═════ Listed entries ═════

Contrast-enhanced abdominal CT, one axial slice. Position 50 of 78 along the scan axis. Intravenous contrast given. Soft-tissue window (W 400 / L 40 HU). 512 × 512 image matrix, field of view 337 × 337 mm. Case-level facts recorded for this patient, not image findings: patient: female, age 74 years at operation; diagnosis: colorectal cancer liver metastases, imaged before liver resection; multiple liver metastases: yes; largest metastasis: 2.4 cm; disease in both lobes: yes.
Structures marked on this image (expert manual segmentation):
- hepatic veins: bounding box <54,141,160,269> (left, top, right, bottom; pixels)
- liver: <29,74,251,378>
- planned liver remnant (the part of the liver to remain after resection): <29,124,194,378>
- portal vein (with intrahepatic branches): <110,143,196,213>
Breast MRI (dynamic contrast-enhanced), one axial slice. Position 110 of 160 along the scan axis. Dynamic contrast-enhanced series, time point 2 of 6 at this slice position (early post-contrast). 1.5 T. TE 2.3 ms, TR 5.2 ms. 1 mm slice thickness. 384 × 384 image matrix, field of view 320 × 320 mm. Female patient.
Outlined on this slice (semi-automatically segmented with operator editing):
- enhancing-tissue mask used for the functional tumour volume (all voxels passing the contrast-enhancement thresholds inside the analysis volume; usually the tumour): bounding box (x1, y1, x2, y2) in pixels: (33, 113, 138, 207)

═════

_Exercise_.
The entries above need to be repeated in full, exactly as written.

_Response area_.
Contrast-enhanced abdominal CT, one axial slice. Position 50 of 78 along the scan axis. Intravenous contrast given. Soft-tissue window (W 400 / L 40 HU). 512 × 512 image matrix, field of view 337 × 337 mm. Case-level facts recorded for this patient, not image findings: patient: female, age 74 years at operation; diagnosis: colorectal cancer liver metastases, imaged before liver resection; multiple liver metastases: yes; largest metastasis: 2.4 cm; disease in both lobes: yes.
Structures marked on this image (expert manual segmentation):
- hepatic veins: bounding box <54,141,160,269> (left, top, right, bottom; pixels)
- liver: <29,74,251,378>
- planned liver remnant (the part of the liver to remain after resection): <29,124,194,378>
- portal vein (with intrahepatic branches): <110,143,196,213>
Breast MRI (dynamic contrast-enhanced), one axial slice. Position 110 of 160 along the scan axis. Dynamic contrast-enhanced series, time point 2 of 6 at this slice position (early post-contrast). 1.5 T. TE 2.3 ms, TR 5.2 ms. 1 mm slice thickness. 384 × 384 image matrix, field of view 320 × 320 mm. Female patient.
Outlined on this slice (semi-automatically segmented with operator editing):
- enhancing-tissue mask used for the functional tumour volume (all voxels passing the contrast-enhancement thresholds inside the analysis volume; usually the tumour): bounding box (x1, y1, x2, y2) in pixels: (33, 113, 138, 207)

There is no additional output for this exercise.